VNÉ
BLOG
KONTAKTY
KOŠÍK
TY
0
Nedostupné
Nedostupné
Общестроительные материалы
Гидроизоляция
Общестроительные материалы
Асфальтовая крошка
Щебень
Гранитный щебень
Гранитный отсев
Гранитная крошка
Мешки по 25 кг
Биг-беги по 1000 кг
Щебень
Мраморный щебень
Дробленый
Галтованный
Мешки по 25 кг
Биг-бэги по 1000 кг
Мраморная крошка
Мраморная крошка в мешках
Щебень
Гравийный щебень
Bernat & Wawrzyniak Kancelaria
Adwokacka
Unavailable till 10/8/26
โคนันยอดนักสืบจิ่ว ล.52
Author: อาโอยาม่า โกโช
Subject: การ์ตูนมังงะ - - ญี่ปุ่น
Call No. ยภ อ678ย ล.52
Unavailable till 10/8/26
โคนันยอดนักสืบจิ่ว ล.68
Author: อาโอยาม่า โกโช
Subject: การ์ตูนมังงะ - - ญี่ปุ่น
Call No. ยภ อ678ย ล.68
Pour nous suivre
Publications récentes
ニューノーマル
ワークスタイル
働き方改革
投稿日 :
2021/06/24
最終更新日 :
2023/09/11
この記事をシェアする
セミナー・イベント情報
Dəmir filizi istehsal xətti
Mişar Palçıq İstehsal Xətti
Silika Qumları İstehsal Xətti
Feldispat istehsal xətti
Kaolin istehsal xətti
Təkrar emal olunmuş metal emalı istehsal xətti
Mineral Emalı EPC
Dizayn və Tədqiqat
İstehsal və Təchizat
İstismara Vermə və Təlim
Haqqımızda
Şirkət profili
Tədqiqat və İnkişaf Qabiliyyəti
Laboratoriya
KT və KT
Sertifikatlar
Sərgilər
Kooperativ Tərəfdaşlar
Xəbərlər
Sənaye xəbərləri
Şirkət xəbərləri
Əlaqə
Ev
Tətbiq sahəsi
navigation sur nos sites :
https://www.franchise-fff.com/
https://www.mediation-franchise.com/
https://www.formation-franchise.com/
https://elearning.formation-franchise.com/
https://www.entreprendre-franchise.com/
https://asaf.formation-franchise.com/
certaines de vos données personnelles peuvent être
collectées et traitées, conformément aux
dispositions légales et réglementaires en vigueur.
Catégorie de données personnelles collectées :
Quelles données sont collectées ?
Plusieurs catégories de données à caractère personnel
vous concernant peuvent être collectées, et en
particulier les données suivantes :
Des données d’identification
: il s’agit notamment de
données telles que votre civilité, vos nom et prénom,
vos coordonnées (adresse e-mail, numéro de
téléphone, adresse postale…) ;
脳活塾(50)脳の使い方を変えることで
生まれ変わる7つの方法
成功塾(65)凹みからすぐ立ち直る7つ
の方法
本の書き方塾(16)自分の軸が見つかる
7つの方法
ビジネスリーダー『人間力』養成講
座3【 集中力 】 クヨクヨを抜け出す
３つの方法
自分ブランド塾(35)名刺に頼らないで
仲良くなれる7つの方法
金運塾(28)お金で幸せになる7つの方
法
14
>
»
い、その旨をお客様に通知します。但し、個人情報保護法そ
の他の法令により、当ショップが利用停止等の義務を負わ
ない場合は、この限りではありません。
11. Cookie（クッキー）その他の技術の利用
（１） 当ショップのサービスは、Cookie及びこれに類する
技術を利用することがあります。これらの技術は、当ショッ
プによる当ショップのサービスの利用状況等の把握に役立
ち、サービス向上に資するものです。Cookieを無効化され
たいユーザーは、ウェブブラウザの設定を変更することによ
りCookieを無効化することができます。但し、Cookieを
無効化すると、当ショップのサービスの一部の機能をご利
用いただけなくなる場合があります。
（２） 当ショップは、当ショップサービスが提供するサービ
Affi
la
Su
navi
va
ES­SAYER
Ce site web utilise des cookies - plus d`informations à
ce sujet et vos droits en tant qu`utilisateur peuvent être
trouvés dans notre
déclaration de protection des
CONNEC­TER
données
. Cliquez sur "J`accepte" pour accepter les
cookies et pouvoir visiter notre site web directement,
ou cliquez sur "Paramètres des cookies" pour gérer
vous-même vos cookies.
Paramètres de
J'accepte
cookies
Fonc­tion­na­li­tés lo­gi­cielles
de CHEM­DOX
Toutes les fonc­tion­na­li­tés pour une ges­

__TASK TO COMPLETE__. Return exactly the leading lines of the listing, stopping after the line in which "Call No. ยภ อ678ย ล.52" occurs.

__ANSWER BOX__.
VNÉ
BLOG
KONTAKTY
KOŠÍK
TY
0
Nedostupné
Nedostupné
Общестроительные материалы
Гидроизоляция
Общестроительные материалы
Асфальтовая крошка
Щебень
Гранитный щебень
Гранитный отсев
Гранитная крошка
Мешки по 25 кг
Биг-беги по 1000 кг
Щебень
Мраморный щебень
Дробленый
Галтованный
Мешки по 25 кг
Биг-бэги по 1000 кг
Мраморная крошка
Мраморная крошка в мешках
Щебень
Гравийный щебень
Bernat & Wawrzyniak Kancelaria
Adwokacka
Unavailable till 10/8/26
โคนันยอดนักสืบจิ่ว ล.52
Author: อาโอยาม่า โกโช
Subject: การ์ตูนมังงะ - - ญี่ปุ่น
Call No. ยภ อ678ย ล.52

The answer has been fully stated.